One of the most interesting elements to the game of hockey is that fighting is permitted. It is never promoted, but it is allowed. Players get whipped up into a frenzy on the ice and aggression ensues. Coach Bes points out that these incidences are short lived. The player goes into the penalty box for engaging in a fight, has a moment to calm down, goes back out onto the ice, and it’s over as quickly as it began. “The player works through his aggression by making his statement and doing what needs to be done and 95% of the time that is the end of it. Team members must back each other up, believe in one another and be a strong force against the opposing team. Sometimes fighting is necessary, for example, to protect a teammate,” Bes said. Fighting is a time honored tradition in hockey since day one and many fans thoroughly enjoy it when the sparks fly.
Frequent injuries are also part of the hockey equation. The game is one of the fastest sports on earth with players skating at speeds up to 20 MPH, and then throw in the physicality of football…it is not for the faint of heart. Injuries to the muscles in the hips and groin are very common which is why conditioning, training, good nutrition and proper hydration are key to help protect a player’s body through a grueling match. Muscles will easily tear, pull, or strain without adequate hydration. Knees also take a beating because the legs are in constant motion, carrying the player at great speeds. As in football, new rules are in affect regarding head hits and the possibility of concussion. “Our players have the very best equipment and helmets to protect them on the ice. If a player does receive a head injury, he is given every opportunity to get well and will not be permitted to play and get back on the ice until he is 100% healthy,” Bes said.
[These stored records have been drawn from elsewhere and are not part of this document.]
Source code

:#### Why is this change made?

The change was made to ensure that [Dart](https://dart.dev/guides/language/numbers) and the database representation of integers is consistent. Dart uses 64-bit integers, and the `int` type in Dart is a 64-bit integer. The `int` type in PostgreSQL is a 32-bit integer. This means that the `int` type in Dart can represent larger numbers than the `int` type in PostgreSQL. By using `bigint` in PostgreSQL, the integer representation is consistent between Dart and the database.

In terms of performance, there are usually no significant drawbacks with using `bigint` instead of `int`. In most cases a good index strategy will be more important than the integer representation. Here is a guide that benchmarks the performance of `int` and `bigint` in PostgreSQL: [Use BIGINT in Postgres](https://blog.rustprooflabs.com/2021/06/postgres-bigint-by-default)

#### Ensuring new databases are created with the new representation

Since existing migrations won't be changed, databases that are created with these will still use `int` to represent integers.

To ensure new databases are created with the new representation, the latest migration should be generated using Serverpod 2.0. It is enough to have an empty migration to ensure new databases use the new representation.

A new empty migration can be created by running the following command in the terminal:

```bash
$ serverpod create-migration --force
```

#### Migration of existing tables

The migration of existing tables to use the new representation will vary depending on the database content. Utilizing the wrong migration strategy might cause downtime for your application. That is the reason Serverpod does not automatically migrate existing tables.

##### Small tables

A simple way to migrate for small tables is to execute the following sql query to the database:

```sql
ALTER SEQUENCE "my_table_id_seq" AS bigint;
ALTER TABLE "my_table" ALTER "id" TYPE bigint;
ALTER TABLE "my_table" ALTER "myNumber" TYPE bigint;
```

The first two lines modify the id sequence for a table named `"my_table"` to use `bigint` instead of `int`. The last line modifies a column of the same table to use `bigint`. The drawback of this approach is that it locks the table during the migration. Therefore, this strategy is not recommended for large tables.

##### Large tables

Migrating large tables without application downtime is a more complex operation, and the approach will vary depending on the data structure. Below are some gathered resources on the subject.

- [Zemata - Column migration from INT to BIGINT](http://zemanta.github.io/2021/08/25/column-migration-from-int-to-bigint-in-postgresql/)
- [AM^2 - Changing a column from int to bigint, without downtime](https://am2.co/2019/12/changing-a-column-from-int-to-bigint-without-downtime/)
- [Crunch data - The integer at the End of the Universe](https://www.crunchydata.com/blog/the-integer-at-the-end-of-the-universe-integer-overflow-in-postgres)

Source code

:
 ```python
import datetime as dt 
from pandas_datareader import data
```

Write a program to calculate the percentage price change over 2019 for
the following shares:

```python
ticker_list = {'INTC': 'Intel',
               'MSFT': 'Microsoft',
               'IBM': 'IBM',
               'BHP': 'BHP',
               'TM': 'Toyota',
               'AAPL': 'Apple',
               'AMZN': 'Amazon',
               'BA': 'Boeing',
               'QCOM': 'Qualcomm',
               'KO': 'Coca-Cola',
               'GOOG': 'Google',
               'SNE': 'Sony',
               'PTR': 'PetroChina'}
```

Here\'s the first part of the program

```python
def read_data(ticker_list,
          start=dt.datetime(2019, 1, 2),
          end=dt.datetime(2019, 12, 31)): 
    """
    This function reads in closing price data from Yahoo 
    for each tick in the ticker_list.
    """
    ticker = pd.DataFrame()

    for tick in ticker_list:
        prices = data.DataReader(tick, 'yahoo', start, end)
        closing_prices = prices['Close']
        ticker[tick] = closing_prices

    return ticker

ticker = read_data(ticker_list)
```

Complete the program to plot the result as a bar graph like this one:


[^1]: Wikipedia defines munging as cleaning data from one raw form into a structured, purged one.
Hockey is a very dangerous sport but every precaution is taken in order to protect the players.
Off the ice, the Surge engage in various fitness activities and workouts to keep them in top physical condition. Spinning is utilized throughout each season at Cycology Fitness in Biloxi. The team refers to it as “a necessary evil.” It works every muscle in the legs at breakneck speeds, and trainers are known to have no mercy. Spinning strengthens the legs, condition the muscles and builds endurance. Circuit training with weights at high repetitions is another part of the Surge fitness routine, as is the use of body resistant and weight resistant tension bands. Running sprints on the beach is a favorite workout for the players and quite often the guys wind up having a volley ball game afterwards just for fun. “It can get pretty monotonous to do the same thing over and over for 56 weeks straight. We try to keep things interesting and change it up as often as possible. Everyone gets re-energized and really enjoys doing different things now and again,” Bes said.